Privacy learning from aviation safety...

I've written before on my thoughts, or belief, that information should be treated as a dangerous chemical, or a patient undergoing surgery:

privacy is a safety critical concern

Developing ideas such as checklists from aviation, surgery etc, do improve the quality of work and actually implementing those has been a very interesting experience - if anyone wants to learn about this let me know, I'm very happy to talk about it.

Now while we have some parts of the "coalface work" working, ie: the real privacy engineering work with real software engineers, software architects, programmers and code, we can now turn to reassess how we're managing privacy and in turn managing risk and improving the safety of our code, products, business and ultimately our customers from a privacy perspective.

One area that has succeeded very well is aviation - our original starting point for much of this safety discussion. Indeed aviation safety precedes most other safety programmes by decades. I'd like then to quote from the book Aviation Safety Programs (Richard Wood, 2nd edn 1997, Jeppesen):

Safety is not a moral problem or an ethical problem or a pain and suffering problem. It is an economic problem. Safety, by itself, generates a lot of sympathy, but very little action. Only the economics of safety generate action. In the entire history of safety, nothing good happened unless it was either economically beneficial or mandated by government.

Now simply replace "safety" by "privacy":

Privacy is not a moral problem or an ethical problem or a pain and suffering problem. It is an economic problem. Privacy, by itself, generates a lot of sympathy, but very little action.
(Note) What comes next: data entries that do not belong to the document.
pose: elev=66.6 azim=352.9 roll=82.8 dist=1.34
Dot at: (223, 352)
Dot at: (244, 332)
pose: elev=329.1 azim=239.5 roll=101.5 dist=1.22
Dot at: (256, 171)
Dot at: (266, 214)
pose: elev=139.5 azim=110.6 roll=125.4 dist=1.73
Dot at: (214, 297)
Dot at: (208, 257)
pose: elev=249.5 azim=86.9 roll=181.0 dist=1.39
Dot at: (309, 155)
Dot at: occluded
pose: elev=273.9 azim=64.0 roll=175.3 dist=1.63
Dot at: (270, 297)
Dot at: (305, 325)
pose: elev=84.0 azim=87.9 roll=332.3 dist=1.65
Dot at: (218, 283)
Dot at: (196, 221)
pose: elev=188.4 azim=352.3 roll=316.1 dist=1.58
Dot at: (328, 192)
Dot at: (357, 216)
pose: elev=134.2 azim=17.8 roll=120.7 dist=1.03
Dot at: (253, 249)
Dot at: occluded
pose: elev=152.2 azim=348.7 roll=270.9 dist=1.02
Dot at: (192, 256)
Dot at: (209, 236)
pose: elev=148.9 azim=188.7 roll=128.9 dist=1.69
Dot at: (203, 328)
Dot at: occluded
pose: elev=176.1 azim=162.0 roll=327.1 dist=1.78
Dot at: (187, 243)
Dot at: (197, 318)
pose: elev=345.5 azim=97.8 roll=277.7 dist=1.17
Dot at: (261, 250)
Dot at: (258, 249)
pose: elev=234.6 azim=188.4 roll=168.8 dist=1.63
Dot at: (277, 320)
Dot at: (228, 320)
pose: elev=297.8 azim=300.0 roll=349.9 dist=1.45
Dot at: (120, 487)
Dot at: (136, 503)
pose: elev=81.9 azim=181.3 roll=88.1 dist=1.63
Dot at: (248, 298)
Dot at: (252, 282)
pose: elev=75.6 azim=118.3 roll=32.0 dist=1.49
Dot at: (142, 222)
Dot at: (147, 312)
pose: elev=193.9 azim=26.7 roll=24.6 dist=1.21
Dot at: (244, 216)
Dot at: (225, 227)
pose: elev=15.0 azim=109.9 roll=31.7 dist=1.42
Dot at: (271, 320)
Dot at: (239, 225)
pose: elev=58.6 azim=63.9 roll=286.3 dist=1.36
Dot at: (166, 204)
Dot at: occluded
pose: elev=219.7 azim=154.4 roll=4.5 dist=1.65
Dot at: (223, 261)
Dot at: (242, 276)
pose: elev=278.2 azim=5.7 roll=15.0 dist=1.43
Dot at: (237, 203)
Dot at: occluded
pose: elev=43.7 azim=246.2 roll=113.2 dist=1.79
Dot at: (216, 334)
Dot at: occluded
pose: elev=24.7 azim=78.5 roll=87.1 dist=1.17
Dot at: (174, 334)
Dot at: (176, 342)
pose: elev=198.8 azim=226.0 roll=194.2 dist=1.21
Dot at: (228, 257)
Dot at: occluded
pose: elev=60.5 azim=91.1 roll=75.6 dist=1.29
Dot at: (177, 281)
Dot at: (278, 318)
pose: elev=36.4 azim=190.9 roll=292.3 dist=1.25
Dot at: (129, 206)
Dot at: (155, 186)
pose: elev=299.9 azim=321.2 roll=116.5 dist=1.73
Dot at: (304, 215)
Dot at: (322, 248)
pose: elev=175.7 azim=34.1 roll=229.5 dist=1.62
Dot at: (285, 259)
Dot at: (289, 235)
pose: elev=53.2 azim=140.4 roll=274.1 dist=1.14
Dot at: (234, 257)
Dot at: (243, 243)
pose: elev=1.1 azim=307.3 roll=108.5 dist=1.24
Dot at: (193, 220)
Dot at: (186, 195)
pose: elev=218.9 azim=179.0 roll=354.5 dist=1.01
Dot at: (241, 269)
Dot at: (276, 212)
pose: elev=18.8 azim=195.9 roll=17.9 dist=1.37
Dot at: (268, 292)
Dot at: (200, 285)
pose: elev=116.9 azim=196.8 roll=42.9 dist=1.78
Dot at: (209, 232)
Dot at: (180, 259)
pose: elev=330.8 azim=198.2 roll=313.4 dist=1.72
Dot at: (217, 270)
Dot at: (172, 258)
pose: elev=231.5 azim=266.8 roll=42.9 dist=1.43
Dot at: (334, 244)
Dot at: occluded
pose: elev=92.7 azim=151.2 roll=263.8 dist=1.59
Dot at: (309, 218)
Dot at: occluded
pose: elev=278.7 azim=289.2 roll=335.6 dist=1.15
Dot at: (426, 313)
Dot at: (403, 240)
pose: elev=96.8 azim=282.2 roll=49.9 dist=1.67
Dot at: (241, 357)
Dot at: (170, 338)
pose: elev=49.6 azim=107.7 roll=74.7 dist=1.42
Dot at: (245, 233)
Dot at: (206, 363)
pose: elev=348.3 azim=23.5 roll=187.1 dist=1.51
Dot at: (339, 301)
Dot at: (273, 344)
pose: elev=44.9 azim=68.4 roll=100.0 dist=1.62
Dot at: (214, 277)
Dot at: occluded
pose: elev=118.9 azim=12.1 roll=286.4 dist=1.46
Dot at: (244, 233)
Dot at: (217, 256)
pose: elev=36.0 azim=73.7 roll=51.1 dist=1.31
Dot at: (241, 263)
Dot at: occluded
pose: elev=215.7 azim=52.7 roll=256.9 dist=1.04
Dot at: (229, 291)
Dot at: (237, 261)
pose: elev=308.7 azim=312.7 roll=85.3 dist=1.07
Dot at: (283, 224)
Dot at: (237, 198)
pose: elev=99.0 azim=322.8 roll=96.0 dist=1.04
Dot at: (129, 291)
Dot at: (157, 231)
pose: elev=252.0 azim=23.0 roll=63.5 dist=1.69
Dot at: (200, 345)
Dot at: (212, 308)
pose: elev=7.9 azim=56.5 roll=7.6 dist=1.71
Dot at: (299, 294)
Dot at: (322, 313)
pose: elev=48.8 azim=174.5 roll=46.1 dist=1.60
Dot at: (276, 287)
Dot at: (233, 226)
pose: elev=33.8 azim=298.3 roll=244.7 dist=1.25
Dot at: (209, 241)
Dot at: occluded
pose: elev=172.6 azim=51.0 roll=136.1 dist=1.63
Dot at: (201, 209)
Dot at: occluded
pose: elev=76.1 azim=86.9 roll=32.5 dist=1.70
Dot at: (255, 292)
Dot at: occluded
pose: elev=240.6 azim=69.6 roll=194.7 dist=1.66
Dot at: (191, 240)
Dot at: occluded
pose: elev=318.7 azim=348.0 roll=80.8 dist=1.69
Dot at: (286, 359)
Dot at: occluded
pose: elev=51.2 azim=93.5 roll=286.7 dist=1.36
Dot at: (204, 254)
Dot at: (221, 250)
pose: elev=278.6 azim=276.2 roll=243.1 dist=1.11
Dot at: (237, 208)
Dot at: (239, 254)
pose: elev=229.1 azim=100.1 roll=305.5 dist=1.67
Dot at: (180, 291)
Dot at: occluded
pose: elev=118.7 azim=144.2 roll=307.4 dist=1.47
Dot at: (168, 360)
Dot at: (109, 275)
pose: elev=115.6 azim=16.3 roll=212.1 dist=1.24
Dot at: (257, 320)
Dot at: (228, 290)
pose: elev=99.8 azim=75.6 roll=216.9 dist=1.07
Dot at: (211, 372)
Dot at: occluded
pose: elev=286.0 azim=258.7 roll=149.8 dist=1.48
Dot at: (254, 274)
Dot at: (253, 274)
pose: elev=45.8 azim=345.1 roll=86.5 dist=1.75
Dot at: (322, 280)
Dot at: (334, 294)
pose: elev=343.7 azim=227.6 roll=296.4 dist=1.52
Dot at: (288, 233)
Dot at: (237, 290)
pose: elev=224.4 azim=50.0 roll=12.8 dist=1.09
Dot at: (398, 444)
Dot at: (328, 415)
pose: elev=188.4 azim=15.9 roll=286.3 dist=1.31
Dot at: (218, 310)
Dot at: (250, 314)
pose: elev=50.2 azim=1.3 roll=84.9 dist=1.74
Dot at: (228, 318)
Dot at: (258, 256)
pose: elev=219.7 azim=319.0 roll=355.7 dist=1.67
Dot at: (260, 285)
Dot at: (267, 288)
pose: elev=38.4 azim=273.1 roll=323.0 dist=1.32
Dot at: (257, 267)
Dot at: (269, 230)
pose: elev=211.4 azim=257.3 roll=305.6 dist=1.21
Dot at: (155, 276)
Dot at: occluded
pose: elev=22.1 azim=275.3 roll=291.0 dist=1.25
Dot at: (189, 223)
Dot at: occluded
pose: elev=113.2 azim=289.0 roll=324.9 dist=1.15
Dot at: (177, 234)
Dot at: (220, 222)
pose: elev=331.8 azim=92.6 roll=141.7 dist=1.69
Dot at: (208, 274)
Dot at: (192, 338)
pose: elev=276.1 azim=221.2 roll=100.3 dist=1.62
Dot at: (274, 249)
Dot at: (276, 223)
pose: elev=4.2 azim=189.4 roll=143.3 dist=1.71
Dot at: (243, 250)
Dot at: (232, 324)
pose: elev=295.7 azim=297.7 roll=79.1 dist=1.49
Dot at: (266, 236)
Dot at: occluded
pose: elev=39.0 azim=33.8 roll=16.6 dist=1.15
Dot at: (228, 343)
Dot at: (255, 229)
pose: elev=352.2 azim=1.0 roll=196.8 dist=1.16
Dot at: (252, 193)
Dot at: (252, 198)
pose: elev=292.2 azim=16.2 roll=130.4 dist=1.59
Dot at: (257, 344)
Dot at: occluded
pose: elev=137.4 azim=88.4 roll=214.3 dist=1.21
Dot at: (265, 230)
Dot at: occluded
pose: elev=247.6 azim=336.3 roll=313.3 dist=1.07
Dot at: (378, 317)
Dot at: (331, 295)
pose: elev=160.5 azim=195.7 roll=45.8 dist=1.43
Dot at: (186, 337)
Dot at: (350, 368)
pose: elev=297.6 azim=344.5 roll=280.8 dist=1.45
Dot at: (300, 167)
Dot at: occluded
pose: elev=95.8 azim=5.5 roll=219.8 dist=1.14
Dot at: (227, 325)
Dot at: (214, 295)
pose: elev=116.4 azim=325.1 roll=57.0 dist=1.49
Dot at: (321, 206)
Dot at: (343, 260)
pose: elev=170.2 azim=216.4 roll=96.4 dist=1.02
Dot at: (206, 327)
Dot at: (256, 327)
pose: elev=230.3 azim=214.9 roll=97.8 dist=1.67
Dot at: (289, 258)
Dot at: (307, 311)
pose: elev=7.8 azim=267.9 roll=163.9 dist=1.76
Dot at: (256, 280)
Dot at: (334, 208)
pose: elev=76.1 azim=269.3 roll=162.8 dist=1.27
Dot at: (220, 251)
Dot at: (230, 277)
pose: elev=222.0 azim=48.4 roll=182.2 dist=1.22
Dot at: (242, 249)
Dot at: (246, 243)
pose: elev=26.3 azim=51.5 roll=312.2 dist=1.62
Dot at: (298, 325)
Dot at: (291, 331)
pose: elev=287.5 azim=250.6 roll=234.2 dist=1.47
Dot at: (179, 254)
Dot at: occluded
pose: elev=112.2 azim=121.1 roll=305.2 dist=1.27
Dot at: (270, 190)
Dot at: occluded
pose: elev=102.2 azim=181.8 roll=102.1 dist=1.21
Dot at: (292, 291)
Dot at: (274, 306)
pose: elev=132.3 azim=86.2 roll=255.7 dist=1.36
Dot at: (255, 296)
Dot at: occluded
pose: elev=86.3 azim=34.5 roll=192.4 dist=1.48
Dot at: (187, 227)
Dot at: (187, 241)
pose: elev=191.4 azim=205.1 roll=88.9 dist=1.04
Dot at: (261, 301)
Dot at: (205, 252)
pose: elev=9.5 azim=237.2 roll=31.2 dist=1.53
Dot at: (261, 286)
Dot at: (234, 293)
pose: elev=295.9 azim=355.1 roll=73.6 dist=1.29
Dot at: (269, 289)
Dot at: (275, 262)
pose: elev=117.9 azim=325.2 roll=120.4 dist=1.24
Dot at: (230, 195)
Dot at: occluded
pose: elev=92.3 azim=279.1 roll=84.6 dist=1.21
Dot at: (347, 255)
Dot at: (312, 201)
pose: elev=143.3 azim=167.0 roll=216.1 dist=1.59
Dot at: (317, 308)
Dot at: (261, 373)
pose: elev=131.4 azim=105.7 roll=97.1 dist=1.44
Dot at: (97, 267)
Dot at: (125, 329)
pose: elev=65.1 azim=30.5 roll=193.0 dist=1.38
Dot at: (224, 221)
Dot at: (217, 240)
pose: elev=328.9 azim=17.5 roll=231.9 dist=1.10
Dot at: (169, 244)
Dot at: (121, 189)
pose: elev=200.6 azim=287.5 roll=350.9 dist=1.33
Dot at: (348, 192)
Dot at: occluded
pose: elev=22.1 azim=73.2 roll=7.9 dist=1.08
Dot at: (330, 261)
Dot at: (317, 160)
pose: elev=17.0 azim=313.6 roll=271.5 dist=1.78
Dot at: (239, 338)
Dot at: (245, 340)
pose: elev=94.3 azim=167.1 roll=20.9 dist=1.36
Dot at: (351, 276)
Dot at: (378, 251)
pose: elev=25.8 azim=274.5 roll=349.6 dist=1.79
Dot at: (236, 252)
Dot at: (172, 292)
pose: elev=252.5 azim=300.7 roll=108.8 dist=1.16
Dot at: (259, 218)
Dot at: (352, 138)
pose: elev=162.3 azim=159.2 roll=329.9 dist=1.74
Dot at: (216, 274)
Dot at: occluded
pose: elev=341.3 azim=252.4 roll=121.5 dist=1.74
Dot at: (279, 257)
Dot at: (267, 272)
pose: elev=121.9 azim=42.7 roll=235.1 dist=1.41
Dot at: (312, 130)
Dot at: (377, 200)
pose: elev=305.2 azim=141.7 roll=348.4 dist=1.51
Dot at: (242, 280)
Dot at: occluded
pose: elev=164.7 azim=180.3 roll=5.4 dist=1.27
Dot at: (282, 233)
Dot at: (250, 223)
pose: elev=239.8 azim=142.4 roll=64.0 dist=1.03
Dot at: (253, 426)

Only the economics of privacy generate action. In the entire history of privacy, nothing good happened unless it was either economically beneficial or mandated by government.

Interesting don't you think?  Ah, yes, we know it is an economic problem and it certainly is being mandated by government. Adopting something like Privacy by Design today will not change the quality of your product or relationship with your customers. You'll get some sympathy but ultimately does anything change? There's an outcry every time Facebook changes it privacy policies but people still post private information there; similarly with Google and the rest. Privacy is talked about in moral and ethical terms: building trust with the customer.

Despite of everything, Facebook hasn't lost 50%, 90% or even 1% of its customer base because of its perceived "anti-privacy" stance, and neither has Google, nor any other company I can think of. Privacy must be framed as an economic argument: if company X abuses their consumer data privacy, then they lose all their customers and business.

We've a lot to learn from a successful safety program and that's something I'm going to write about more in the coming days and weeks. How do we put a privacy programme together such that it really does economically benefit a company and addresses all the cross-cutting issues from the top management through to the programmer actually writing the code that runs the business?

First things first though, when constructing such a programme, we need a group of people to lead the privacy culture within a company and that team needs day-to-day experience close to coalface, they need knowledge of not just the moral and ethical aspects but of real scientific and engineering experience. Starting with that we might just really see where the economics benefits are won and lost.